Exercise 7
Centering
Purpose
The purpose of this exercise is to acquaint you some methods of centering as discussed in the essay on Clearing and Centering. In that essay, I defined centering as the act of putting oneself into a balanced energy state with minimal subjective thoughts and that you can think of it as being in, relatively speaking a neutral space. While this is true, centering also helps one get beyond the ego based rational mind. It is something I do every time I meditate along with grounding and clearing.

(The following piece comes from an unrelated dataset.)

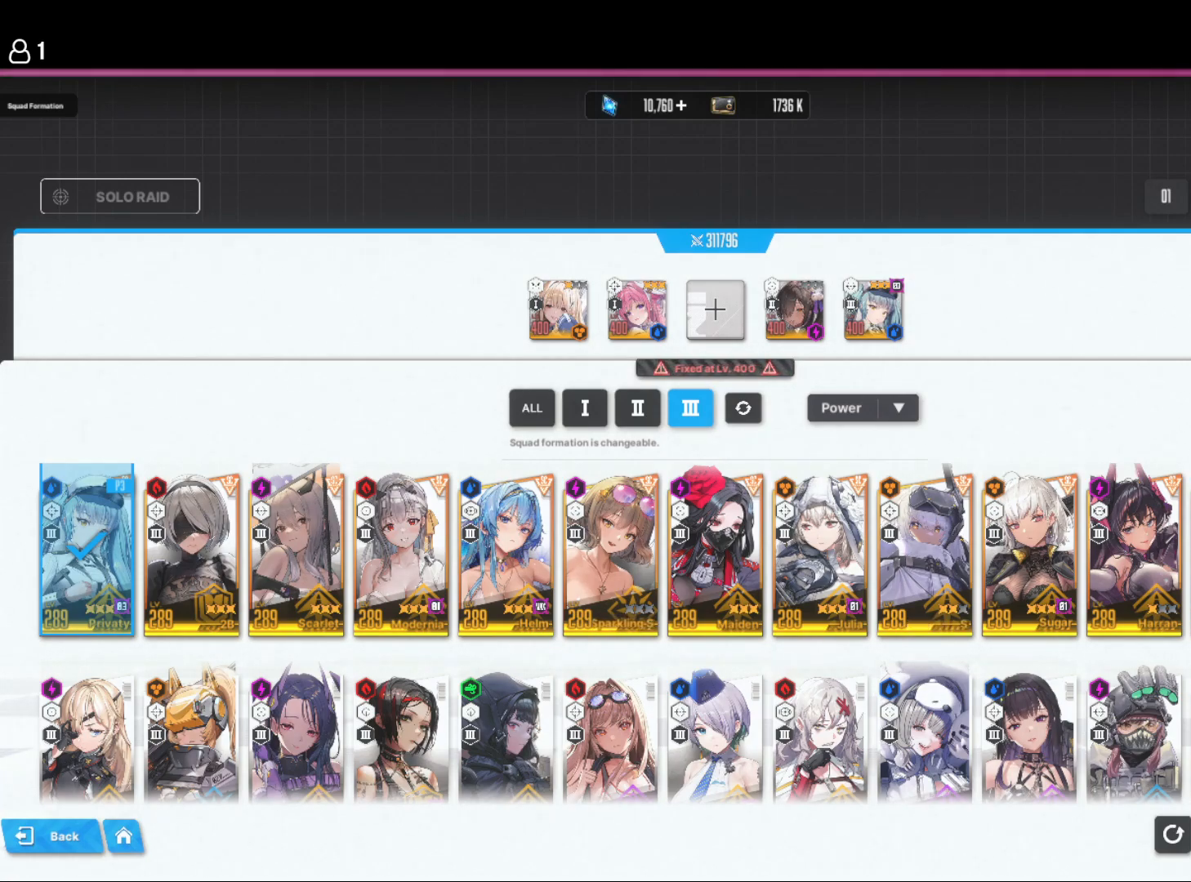
{"keys": ["a"], "events": [[34, "a", "down"], [100, "a", "up"], [134, "space", "down"], [217, "space", "up"], [500, "a", "down"]]}
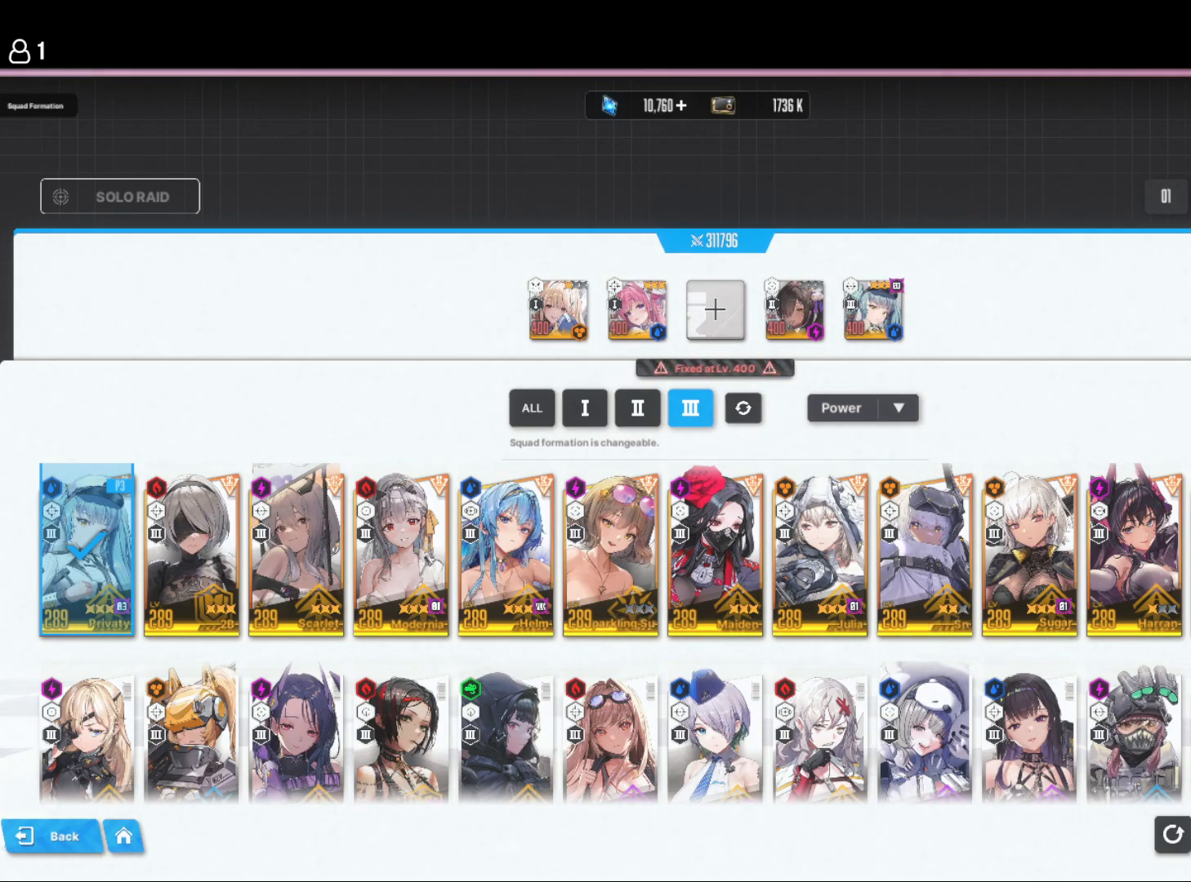
{"keys": [], "events": [[117, "a", "up"], [234, "space", "down"], [334, "space", "up"]]}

Meditation becomes easier, clearer, deeper and more profound when one is grounded, clear of lower energies and centered. We do this for the same reason that one prepares to work on a car by setting up the workspace, gathering the required tools, automotive guides and so on. I highly recommend that you take these steps every time you meditate. Certainly one can meditate without them, though not if one is intent on being effective when working on issues or doing any form of energy work. One’s clarity of thought and objectivity are critical, otherwise you cannot be sure what you are getting is not highly subjective. This can lead one to make choices not in their best interests.
We will look at one method of centering, though there are many others. Even if you already have a method of centering the information in this exercise and the exercise, itself should help you determine if it is effective.
Duration
30 - 40 minutes (this time includes preparation and will decrease as your proficiency improves)
Prerequisites
Readings:
- Section 3A: Core Spiritual Elements
Exercises:
Background
Centering is important regardless of whether they are working on issues, with energy or exploring the realms of the mind. First, one simply cannot do effective work if they are not in a “good space” and second one cannot get to higher states of awareness if the ego is involved to any significant extent. Most of the deep meditation practices require one to be able to disengage portions of their ego.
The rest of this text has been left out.